# Has anyone been on the sun £9.50 holiday with there dogs?



## Balto-x (Nov 7, 2010)

Hi 
Like the title says I'm looking for dog friendly the sun holiday places as the sun foray let u no if u can take a dog or not! Katie xx


----------



## kiara (Jun 2, 2009)

Hi 
i have, i go to the orchards holiday park in clacton.
you can only go in a 'silver' caravan with dogs. me, kids and dogs love it there and go every year.


----------



## Balto-x (Nov 7, 2010)

Thanks Il have a look x


----------



## kaisa624 (Mar 5, 2010)

Yes, we went to a park in Weymouth, however taking Holly was more expensive than the booking itself...
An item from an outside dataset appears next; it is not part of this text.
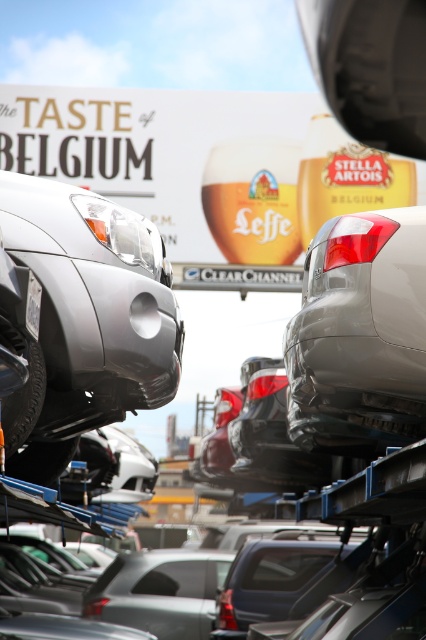
You are a delivery person trying to load a package onto the white plastic license plate at center. The package is 2 inches thick. Can you place it there without exceeding the height limit imposed by the satin silver car at upper right?

The satin silver car at upper right has a greater height compared to the white plastic license plate at center. Since the car is taller, the package of 2 inches thickness can be placed on the white plastic license plate at center without exceeding the height limit imposed by the car.

You are a delivery person who needs to load a package onto a shelf that is 1.5 meters high. You have to choose between placing it on the satin silver car at left or the white plastic license plate at center. Which object can support the package at that height?

The satin silver car at left is much taller than the white plastic license plate at center, so the package can be placed on the satin silver car at left since it reaches the required height of 1.5 meters.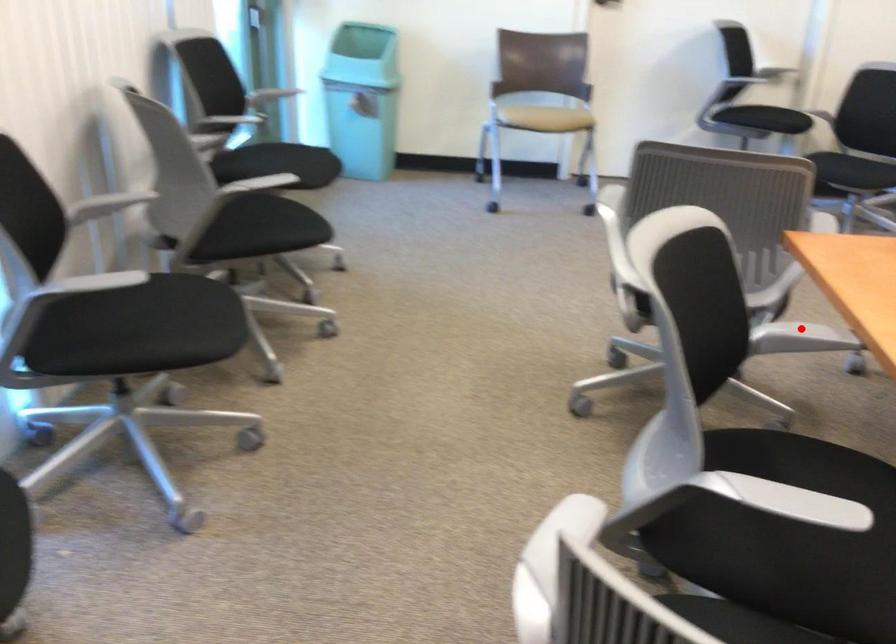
Most of the parks have websites, and you have to book without the dog, and then phone up and tell them what dog you have etc, as some only take certain sizes/breeds.


----------



## Balto-x (Nov 7, 2010)

Ahhh ok we might struggle lol we have an alaskan malamute! He will only be 7 months old when we plan To go so not to big x


----------



## momentofmadness (Jul 19, 2008)

Yeah collect the sun vouchers then when you get your offer you upgrade x


----------



## XxZoexX (Sep 8, 2010)

Was talking about this to AngelBlue t'other day funnily enough, She has but said you have to get in early to get the dog friendly places, they go uber quick


----------



## Balto-x (Nov 7, 2010)

Ahhh ok lol we want to go some where by the sea but is going to be quiet lol it's only for the four days we are of to the Maldives October for our 21sts xx


----------



## momentofmadness (Jul 19, 2008)

Balto-x said:


> Ahhh ok lol we want to go some where by the sea but is going to be quiet lol it's only for the four days we are of to the Maldives October for our 21sts xx


My nan saved for me and the kids the other year.. we went end of sept for 3 nights.. we had a great time.. and we were by th sea..


----------



## CheekoAndCo (Jun 17, 2009)

I was thinking of booking one so we could go to a champion show without paying the stupid prices for dogs at travel lodge. Not spoke to mum about it yet


----------



## Balto-x (Nov 7, 2010)

Are the beaches dog friendly? Because our balto likes a swim  xx


----------



## momentofmadness (Jul 19, 2008)

I suppose it depends wher eyou go.. I didn't take my dogs just know you can..


----------



## EmCHammer (Dec 28, 2009)

I pick four parks which have spoken to before hand to check that they will take dogs and also how much etc and if OK to upgrade afterwards...

The Sun says you can't but its easy enough to organise with the park directly afterwards as long as you have picked a dog friendly one.

As someone else said tho sometimes the dogs are more expensive than the break! got a catalogue last night for John Fowler parks, came with the news of the world had to buy to get my tokens and dogs there are 40 a week!! each.

Never had any problems with my two; more than two and you may do or just had something ask me if they were one of the banned breeds/ wolf hybrids at another.


----------



## Sam alan (Apr 1, 2017)

We go to preserve sands wales, it's brilliant for dogs, we have 2, 1being a American bull dog, it's £25 per dog through sun


----------